Report each line of the records below that holds the word "Mechanics".

◆ Materials provided:
┌──

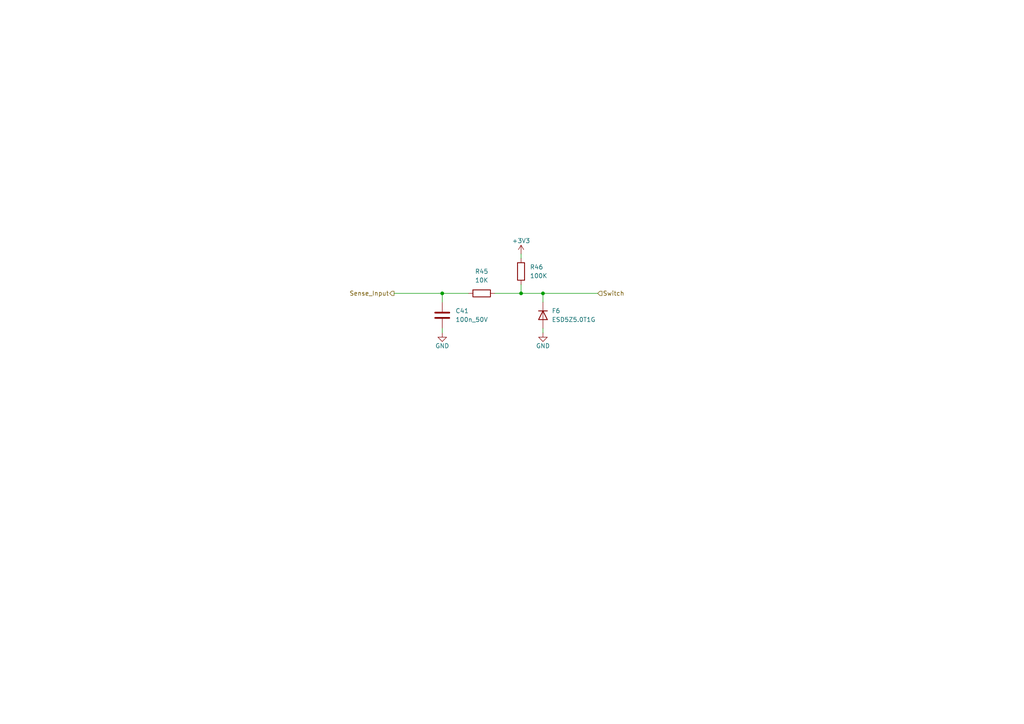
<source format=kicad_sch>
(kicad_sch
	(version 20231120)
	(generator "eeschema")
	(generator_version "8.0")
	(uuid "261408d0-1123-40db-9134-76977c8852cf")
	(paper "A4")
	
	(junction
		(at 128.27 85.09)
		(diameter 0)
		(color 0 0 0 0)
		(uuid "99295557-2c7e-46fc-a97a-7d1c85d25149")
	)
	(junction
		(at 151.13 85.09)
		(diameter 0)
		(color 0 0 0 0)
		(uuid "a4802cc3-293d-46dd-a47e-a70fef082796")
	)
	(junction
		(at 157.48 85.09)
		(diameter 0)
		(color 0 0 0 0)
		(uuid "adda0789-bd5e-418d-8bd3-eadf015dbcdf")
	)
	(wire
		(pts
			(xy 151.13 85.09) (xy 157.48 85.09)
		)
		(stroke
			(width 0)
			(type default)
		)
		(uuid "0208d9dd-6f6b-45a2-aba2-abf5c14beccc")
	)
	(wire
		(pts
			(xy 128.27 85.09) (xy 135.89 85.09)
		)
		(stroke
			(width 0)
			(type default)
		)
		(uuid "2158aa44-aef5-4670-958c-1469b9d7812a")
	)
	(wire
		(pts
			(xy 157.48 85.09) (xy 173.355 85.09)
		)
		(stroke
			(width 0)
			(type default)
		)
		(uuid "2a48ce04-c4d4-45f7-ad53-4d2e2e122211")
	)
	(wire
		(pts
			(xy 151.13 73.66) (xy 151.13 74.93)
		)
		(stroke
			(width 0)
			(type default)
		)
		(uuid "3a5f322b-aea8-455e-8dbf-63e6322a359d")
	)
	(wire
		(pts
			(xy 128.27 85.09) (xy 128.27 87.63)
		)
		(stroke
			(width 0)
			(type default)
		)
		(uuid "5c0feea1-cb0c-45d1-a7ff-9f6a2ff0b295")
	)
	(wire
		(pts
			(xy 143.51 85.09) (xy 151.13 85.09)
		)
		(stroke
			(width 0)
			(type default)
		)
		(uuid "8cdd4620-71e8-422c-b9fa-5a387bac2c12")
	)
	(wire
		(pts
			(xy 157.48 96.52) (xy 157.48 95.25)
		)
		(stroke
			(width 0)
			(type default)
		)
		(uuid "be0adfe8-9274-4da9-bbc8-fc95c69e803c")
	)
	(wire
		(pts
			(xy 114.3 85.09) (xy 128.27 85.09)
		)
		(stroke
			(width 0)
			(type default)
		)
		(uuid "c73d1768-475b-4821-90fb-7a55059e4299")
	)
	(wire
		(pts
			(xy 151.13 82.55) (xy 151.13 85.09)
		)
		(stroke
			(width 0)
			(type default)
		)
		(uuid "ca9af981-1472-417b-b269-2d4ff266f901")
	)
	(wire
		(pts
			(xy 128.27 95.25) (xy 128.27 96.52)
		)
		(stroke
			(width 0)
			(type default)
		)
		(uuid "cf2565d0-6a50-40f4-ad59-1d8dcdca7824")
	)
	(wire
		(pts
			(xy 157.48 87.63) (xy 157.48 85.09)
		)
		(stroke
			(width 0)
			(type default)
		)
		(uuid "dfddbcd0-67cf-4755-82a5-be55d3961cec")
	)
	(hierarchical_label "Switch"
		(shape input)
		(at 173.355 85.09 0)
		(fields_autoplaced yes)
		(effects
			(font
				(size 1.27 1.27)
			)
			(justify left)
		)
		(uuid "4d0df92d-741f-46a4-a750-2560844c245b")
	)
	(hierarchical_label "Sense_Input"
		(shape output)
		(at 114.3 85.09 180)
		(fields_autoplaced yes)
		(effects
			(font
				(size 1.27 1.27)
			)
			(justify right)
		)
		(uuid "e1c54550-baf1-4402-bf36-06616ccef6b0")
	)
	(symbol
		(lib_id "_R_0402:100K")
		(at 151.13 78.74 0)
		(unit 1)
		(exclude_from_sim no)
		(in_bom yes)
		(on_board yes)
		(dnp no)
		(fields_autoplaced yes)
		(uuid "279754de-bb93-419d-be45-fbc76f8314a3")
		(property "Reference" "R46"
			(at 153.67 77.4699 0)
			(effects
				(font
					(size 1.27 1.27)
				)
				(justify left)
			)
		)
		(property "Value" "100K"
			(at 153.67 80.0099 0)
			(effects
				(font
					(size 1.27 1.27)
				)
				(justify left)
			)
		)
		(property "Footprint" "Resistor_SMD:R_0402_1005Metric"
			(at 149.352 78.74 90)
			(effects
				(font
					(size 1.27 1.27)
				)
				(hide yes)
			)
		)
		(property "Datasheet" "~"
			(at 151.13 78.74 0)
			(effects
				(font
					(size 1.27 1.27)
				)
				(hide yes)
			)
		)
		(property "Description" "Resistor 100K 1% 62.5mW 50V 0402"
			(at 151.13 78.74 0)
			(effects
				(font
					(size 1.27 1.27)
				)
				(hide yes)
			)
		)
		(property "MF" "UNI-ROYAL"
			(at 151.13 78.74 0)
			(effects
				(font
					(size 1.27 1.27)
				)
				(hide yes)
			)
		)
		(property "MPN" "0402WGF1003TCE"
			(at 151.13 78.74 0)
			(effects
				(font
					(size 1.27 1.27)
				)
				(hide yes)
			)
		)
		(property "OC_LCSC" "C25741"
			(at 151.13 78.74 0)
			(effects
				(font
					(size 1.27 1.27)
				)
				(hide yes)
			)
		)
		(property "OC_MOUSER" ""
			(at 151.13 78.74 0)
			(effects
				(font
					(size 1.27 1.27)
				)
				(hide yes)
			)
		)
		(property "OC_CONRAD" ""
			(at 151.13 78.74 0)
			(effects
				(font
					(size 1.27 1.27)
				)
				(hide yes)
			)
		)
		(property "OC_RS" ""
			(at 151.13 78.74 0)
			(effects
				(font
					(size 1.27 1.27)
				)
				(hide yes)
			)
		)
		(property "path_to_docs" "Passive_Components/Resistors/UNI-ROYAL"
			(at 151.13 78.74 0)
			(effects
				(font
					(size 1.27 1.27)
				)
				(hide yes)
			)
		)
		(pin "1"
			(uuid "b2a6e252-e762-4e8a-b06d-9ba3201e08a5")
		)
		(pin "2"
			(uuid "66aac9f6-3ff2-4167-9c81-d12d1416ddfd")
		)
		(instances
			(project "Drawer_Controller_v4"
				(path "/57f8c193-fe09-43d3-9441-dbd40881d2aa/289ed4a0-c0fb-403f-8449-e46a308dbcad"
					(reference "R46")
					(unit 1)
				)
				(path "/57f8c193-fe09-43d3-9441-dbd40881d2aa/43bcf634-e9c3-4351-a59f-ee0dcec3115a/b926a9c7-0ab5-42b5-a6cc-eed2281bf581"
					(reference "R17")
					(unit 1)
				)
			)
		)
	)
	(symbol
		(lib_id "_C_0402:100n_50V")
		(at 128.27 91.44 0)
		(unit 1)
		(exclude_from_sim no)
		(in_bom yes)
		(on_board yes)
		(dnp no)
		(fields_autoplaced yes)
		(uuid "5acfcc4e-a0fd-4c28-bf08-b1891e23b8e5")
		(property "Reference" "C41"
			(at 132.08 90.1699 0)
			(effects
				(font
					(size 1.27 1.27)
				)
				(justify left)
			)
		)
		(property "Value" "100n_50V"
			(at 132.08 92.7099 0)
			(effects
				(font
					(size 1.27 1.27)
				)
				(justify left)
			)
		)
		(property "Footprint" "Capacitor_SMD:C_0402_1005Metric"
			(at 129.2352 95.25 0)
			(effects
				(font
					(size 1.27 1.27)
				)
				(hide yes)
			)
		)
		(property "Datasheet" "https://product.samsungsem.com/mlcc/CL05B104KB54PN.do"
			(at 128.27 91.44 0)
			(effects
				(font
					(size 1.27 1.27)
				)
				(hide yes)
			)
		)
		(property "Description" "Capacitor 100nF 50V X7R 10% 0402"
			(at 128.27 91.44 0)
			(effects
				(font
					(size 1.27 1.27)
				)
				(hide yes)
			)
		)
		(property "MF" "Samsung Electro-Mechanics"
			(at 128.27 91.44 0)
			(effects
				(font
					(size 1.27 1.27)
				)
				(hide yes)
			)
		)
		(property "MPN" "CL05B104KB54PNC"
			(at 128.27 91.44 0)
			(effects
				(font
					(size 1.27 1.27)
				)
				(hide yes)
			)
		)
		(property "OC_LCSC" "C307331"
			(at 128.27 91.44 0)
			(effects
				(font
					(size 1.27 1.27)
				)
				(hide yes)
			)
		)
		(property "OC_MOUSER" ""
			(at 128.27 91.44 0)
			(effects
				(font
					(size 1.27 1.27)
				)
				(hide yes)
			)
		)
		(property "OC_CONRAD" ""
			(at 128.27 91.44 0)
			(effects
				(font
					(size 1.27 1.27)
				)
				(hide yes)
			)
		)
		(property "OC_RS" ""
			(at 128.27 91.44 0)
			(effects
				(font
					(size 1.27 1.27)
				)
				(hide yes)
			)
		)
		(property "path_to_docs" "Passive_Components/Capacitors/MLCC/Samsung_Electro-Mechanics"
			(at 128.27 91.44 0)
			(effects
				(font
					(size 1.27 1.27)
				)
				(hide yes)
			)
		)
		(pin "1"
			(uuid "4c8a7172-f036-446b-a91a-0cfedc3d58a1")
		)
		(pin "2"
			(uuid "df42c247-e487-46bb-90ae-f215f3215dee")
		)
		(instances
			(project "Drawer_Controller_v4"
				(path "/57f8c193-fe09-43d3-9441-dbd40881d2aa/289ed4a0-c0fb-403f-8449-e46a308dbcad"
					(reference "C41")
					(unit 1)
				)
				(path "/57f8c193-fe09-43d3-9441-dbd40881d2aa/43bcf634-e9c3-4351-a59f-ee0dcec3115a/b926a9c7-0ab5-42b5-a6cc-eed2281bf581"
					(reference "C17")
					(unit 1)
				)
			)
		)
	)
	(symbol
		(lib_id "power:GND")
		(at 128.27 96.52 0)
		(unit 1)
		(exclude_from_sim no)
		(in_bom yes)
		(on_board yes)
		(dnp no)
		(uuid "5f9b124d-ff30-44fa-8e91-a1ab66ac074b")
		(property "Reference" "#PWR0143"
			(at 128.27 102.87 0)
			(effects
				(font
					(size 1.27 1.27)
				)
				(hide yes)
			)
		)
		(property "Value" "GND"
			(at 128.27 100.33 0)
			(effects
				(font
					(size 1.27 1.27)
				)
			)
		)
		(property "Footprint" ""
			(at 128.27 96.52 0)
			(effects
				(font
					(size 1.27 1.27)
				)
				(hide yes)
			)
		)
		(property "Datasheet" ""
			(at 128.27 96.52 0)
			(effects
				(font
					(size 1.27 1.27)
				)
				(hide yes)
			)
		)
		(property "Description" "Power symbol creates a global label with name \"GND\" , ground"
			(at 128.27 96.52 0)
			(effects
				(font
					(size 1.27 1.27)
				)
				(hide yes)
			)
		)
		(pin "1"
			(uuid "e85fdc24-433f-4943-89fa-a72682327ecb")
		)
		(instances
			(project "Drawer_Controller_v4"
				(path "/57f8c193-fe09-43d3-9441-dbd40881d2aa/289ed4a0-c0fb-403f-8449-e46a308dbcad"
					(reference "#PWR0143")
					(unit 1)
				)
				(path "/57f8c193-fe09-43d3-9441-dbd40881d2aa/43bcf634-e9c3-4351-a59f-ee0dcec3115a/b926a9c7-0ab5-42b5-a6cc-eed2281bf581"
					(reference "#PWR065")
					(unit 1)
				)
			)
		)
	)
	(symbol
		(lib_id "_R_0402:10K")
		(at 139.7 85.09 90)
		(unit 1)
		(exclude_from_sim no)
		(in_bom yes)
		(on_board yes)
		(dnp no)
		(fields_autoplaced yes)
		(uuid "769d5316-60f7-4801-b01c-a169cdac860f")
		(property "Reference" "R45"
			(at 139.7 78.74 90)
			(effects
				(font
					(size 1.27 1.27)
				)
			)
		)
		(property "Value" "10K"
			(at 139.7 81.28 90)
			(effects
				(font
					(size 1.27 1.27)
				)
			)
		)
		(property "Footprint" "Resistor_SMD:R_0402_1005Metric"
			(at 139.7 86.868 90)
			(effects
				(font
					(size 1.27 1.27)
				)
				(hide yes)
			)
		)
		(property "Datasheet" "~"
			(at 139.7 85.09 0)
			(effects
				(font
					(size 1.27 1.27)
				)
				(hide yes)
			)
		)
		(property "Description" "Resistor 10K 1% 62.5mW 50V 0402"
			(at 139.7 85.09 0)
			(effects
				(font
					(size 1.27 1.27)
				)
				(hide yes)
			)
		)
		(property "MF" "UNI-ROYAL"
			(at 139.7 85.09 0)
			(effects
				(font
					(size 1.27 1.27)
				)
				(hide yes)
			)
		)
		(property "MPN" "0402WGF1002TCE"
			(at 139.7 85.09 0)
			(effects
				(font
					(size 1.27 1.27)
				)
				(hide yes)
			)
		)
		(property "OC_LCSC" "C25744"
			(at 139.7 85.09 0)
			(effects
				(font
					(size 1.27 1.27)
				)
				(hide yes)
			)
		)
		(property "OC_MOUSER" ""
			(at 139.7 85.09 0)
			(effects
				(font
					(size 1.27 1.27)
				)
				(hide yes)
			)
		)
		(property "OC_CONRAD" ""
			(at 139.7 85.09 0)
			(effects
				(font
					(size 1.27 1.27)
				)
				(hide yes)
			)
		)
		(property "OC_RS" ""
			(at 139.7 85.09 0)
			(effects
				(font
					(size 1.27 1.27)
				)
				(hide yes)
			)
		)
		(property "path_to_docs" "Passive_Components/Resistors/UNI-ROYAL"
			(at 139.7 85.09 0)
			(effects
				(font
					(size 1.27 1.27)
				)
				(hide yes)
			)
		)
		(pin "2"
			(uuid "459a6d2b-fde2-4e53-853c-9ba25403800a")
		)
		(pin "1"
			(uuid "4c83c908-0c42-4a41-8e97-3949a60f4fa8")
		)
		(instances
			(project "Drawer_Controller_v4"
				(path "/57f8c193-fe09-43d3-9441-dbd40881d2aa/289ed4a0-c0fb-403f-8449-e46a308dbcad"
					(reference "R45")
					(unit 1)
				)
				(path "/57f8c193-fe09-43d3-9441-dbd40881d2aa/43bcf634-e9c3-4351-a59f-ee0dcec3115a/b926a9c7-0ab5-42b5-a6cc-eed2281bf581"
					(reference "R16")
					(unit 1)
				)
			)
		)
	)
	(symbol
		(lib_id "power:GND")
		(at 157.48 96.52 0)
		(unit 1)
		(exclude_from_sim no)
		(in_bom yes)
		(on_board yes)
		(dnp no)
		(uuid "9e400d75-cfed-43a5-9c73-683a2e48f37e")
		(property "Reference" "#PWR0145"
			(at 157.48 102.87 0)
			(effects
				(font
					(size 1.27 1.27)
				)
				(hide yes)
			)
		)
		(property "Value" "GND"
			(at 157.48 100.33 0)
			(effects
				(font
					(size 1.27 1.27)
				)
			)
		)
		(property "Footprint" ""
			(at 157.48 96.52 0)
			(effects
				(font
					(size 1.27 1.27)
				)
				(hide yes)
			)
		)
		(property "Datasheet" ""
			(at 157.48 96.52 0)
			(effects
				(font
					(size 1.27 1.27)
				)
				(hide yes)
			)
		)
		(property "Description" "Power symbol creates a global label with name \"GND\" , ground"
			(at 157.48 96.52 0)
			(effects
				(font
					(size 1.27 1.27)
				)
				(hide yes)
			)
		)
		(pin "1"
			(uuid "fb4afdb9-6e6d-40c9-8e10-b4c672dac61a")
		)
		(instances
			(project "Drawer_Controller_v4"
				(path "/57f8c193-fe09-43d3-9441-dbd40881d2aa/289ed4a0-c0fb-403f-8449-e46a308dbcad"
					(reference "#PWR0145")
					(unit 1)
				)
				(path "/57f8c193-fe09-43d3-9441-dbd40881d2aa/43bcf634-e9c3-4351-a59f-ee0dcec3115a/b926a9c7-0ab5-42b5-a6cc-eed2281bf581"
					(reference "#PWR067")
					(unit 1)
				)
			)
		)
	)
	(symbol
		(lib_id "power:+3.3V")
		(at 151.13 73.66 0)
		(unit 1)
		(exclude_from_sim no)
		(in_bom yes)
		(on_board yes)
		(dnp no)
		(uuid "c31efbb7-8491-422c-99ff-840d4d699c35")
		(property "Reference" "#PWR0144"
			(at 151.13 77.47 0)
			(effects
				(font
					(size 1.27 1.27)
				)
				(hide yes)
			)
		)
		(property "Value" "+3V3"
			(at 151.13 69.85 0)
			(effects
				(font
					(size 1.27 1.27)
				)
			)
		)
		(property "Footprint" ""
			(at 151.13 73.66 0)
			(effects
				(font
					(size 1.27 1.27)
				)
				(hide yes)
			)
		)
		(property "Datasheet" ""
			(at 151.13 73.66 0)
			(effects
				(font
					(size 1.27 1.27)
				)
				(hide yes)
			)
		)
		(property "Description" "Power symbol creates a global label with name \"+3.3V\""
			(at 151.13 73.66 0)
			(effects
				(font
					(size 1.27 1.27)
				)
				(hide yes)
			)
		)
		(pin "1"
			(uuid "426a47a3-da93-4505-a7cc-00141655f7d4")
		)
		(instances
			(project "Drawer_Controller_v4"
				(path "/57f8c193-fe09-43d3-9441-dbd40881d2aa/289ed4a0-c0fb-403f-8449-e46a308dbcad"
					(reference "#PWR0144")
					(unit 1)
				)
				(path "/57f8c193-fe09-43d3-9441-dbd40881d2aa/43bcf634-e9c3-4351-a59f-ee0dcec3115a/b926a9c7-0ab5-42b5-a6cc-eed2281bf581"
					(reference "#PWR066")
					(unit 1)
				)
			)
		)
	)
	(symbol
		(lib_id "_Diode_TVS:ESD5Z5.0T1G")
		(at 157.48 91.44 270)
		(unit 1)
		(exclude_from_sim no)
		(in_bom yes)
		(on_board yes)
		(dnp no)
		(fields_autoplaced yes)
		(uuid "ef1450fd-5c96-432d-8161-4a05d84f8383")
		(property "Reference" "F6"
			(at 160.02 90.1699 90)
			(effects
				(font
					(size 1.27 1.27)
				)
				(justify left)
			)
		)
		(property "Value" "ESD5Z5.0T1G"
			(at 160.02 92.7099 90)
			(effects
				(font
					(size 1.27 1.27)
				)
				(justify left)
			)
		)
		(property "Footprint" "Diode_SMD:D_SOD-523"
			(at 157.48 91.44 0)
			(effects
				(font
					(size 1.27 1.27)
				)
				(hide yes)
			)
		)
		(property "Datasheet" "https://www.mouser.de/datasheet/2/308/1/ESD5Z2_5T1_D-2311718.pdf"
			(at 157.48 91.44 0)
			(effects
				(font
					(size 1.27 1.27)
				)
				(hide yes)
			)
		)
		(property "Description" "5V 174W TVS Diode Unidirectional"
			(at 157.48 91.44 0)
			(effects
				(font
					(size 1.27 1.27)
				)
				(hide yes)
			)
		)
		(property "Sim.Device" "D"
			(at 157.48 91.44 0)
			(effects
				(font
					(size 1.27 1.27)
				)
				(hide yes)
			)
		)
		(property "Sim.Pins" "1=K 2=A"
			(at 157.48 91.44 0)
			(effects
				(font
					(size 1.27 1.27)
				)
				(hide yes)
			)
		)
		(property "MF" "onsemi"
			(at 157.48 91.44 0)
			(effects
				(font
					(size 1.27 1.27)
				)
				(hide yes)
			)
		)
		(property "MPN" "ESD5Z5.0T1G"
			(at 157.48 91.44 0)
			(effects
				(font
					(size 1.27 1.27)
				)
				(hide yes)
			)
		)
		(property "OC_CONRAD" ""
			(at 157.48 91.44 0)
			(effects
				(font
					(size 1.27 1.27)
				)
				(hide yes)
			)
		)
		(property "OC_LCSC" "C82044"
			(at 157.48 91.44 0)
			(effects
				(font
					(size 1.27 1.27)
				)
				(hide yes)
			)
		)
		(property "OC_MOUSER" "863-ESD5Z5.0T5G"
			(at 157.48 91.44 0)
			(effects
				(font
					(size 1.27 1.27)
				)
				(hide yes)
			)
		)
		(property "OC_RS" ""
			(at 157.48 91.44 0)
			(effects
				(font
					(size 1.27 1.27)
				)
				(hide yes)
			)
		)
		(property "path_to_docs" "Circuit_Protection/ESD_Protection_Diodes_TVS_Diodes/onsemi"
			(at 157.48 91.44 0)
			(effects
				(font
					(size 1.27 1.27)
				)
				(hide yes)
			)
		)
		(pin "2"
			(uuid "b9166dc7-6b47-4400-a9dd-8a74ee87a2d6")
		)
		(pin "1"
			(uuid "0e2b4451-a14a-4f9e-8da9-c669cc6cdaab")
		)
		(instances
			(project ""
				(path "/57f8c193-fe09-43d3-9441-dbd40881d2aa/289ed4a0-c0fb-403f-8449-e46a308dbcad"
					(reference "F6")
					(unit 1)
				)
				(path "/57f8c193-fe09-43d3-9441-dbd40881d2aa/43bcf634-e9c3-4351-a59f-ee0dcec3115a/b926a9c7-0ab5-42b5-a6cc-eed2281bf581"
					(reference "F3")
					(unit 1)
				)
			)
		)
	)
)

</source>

└──

◆ Result of this exercise:
		(property "MF" "Samsung Electro-Mechanics"
		(property "path_to_docs" "Passive_Components/Capacitors/MLCC/Samsung_Electro-Mechanics"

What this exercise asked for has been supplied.